_Passage shown_.
-----
American singers Ariana Grande and John Legend covered "Beauty and the Beast" for the 2017 live-action adaption of the same name. The accompanying music video, directed by Dave Meyers, premiered on Freeform on March 5, 2017.

=== Charts ===

| Chart (2017) | Peak position |
|---|---|
| Australia (ARIA) | 64 |
| Belgium (Ultratip Bubbling Under Flanders) | 41 |
| Canada Hot 100 (Billboard) | 70 |
| France (SNEP) | 71 |
| Hong Kong (Metro Radio) | 1 |
| Ireland (IRMA) | 99 |
| Japan Hot 100 (Billboard) | 10 |
| Japan Hot Overseas (Billboard) | 2 |
| New Zealand Heatseekers (RMNZ) | 6 |
| Panama (Monitor Latino) | 15 |
| Portugal (AFP) | 84 |
| Scottish Singles Sales (Official Charts) | 16 |
| South Korea (Gaon) | 25 |
| UK Singles (Official Charts) | 52 |
| US Billboard Hot 100 | 87 |
| US Kid Digital Songs (Billboard) | 1 |
| US Adult Contemporary (Billboard) | 20 |

=== Certifications ===

| Region | Certification | Certified units/sales |
| Australia (ARIA) | Platinum | 70,000^{‡} |
| Brazil (Pro-Música Brasil) | 2× Platinum | 120,000^{‡} |
| Japan (RIAJ) Digital single | Gold | 100,000^{*} |
| New Zealand (RMNZ) | Gold | 15,000^{‡} |
| United Kingdom (BPI) | Silver | 200,000^{‡} |
| United States (RIAA) | Platinum | 1,000,000^{‡} |
Streaming
| Japan (RIAJ) | Gold | 50,000,000^{†} |
^{*} Sales figures based on certification alone. ^{‡} Sales+streaming figures based on certification alone. ^{†} Streaming-only figures based on certification alone.

== Covers and use in media ==
In 1993, jazz singer Chris Connor covered "Beauty and the Beast" for her album My Funny Valentine. In 1998, O'Hara recorded a version of "Beauty and the Beast" for her album Dream with Me. This marked the first time O'Hara had ever recorded the song, although she has covered it live several times. Billboard reviewed O'Hara's performance positively, writing that the actress provides each song with "the right youthful and gentle touch". In 2000, singer Kenny Loggins covered the song on his children's music album More Songs from Pooh Corner. In 2002, music group Jump5 covered "Beauty and the Beast" for the Walt Disney Records compilation album Disneymania; a music video was released later that year and included as a bonus feature on the film's Platinum Edition DVD re-release, Beauty and the Beast: Special Edition. Belonging to a segment known as "Chip's Fun and Games - For the Young at Heart", the music video features the group performing their "bouncy" teen pop rendition of the song interpolated with scenes from the film. Lauren Duca of The Huffington Post described the group's uptempo cover as "ridiculously '90s pop". Meanwhile, musical duo H & Claire covered the song for the film's Platinum Edition re-release in the United Kingdom, which Betty Clarke of The Guardian dismissed as a "boring" rendition.
-----
_Data records_.
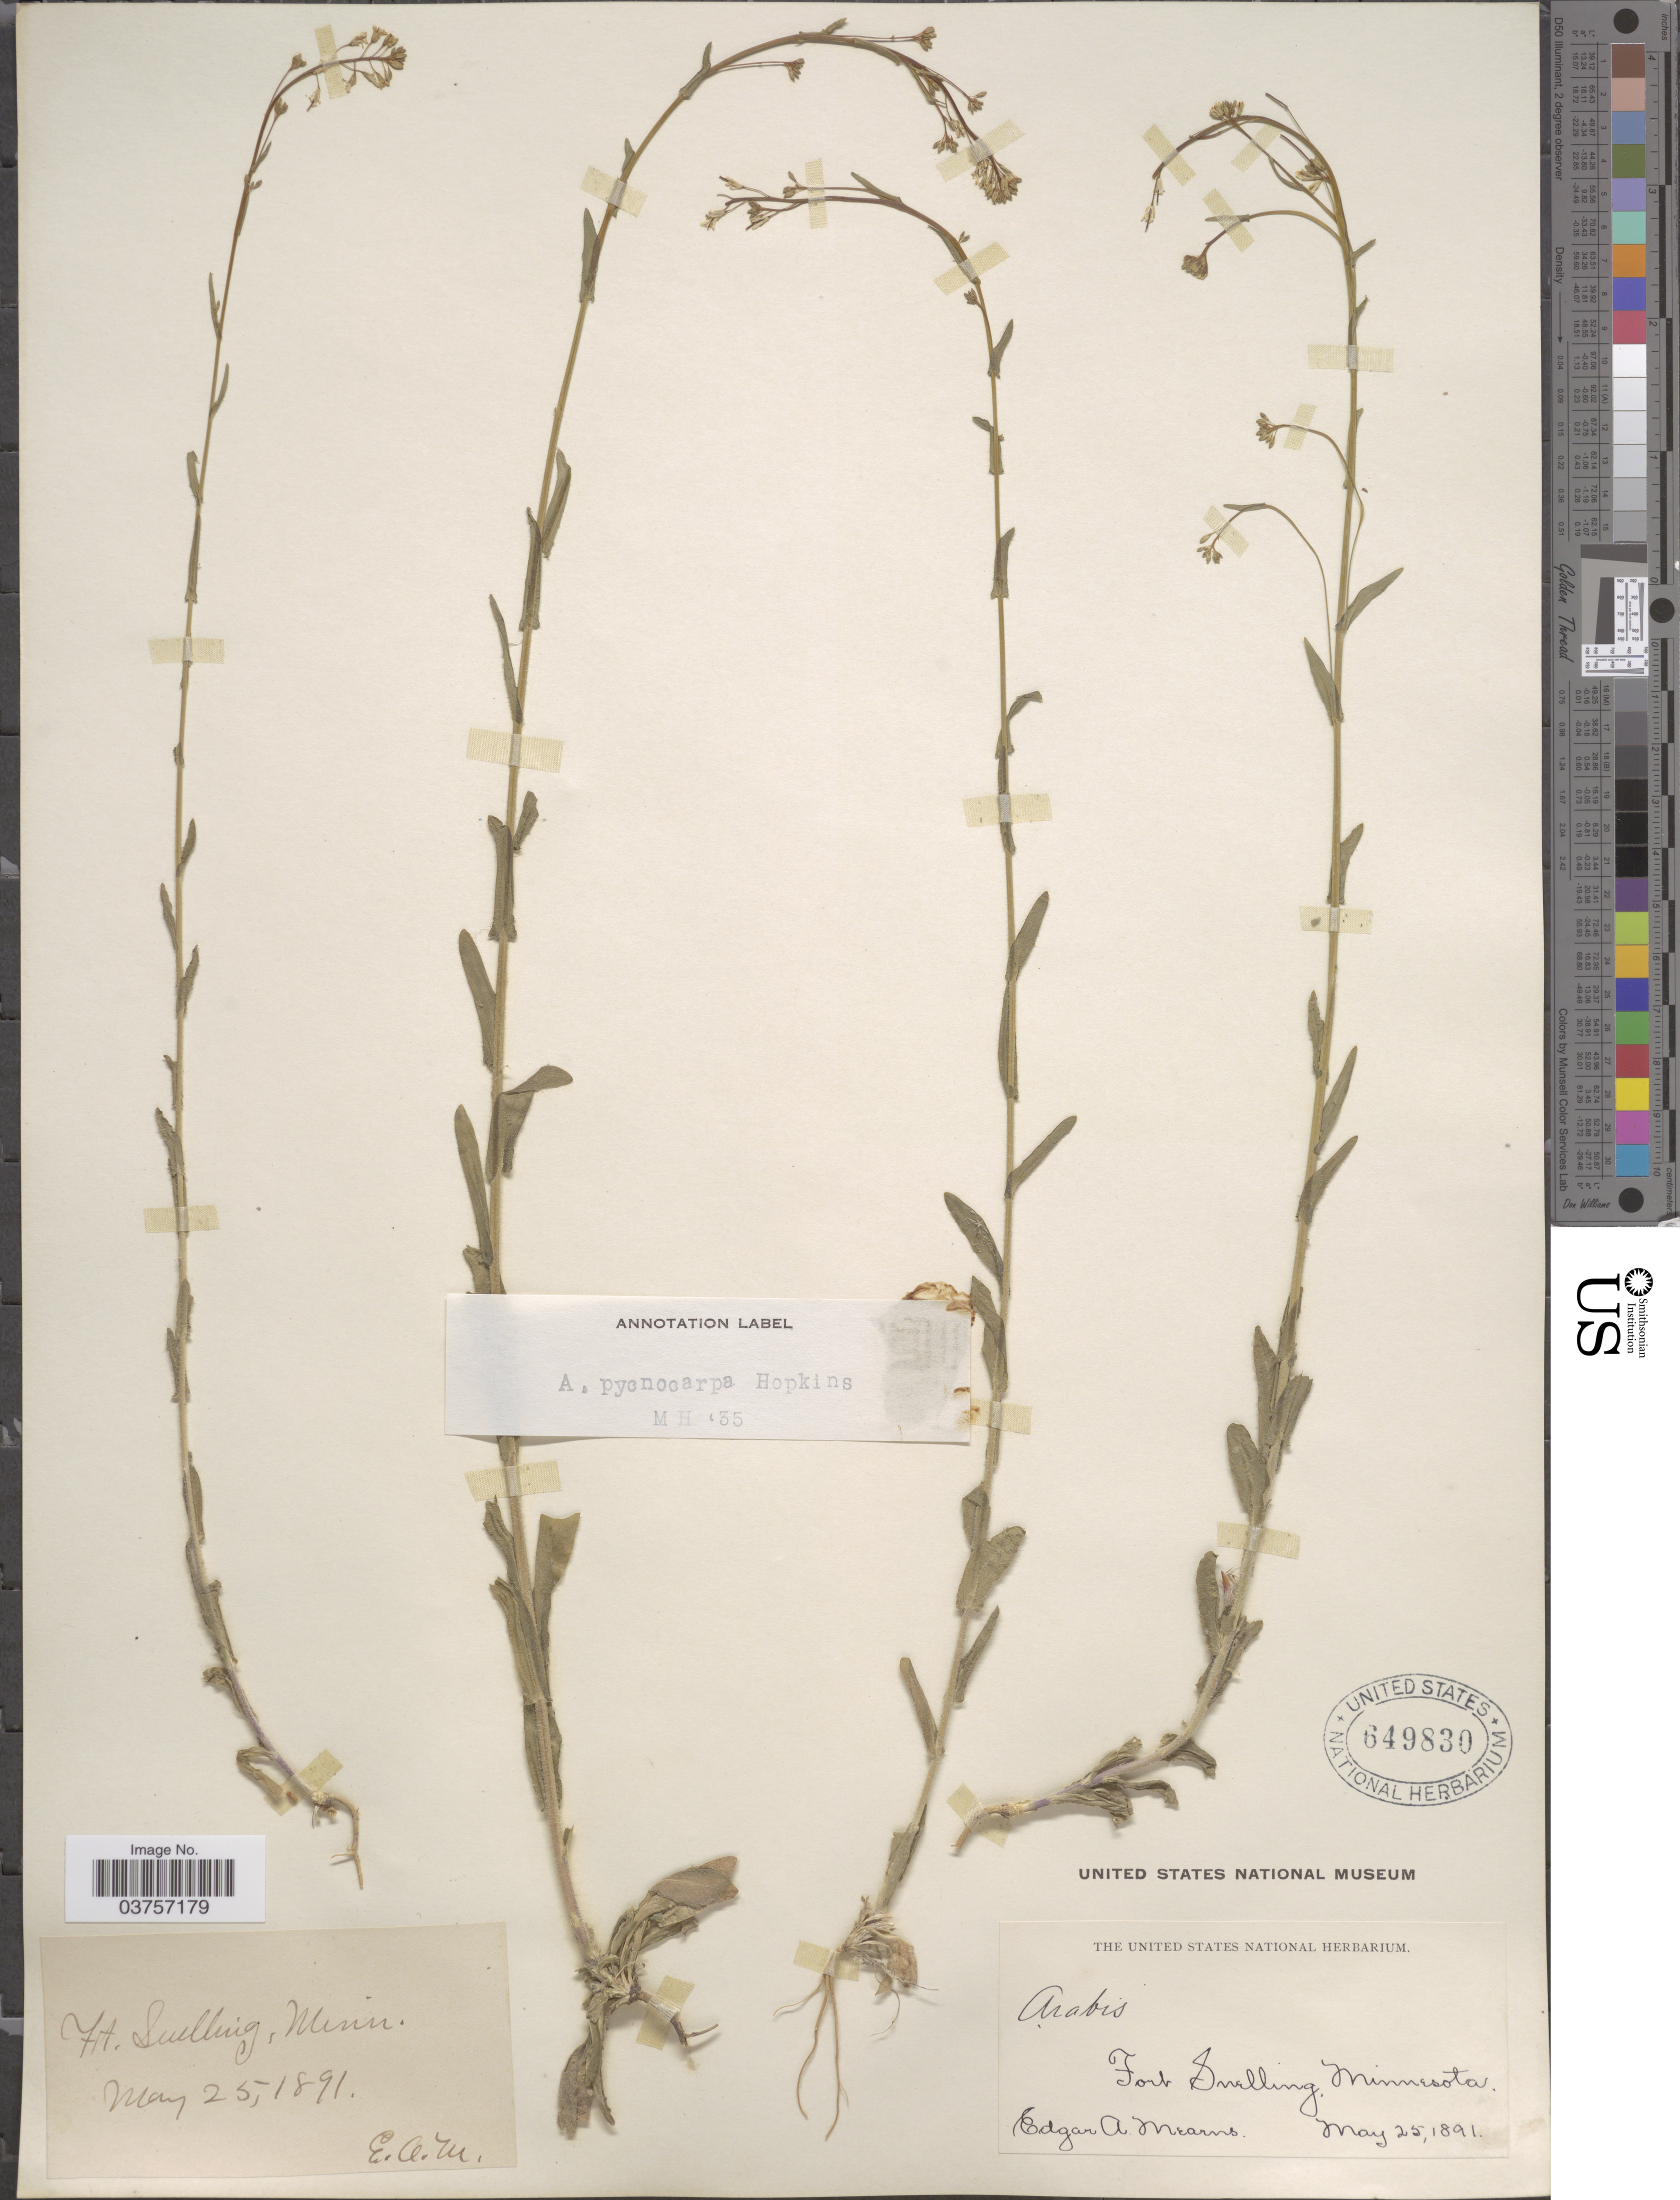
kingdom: Plantae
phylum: Tracheophyta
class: Magnoliopsida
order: Brassicales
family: Brassicaceae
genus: Arabis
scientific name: Arabis hirsuta var. pycnocarpa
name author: M. Hopkins & Rollins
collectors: E. A. Mearns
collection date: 1891-05-25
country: United States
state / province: Minnesota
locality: Fort Snelling.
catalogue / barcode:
-----
_Directions_.
- 1) In the charts table of the "Beauty and the Beast" passage, list every chart where the peak position is 10 or better, with each position.
- 2) Translate this sentence from the "Beauty and the Beast" passage into Spanish: "In 2000, singer Kenny Loggins covered the song on his children's music album More Songs from Pooh Corner."

_The solutions_.
- 1)
- Hong Kong (Metro Radio): 1
- Japan Hot 100 (Billboard): 10
- Japan Hot Overseas (Billboard): 2
- New Zealand Heatseekers (RMNZ): 6
- US Kid Digital Songs (Billboard): 1

- 2) En 2000, el cantante Kenny Loggins hizo una versión de la canción en su álbum de música infantil More Songs from Pooh Corner.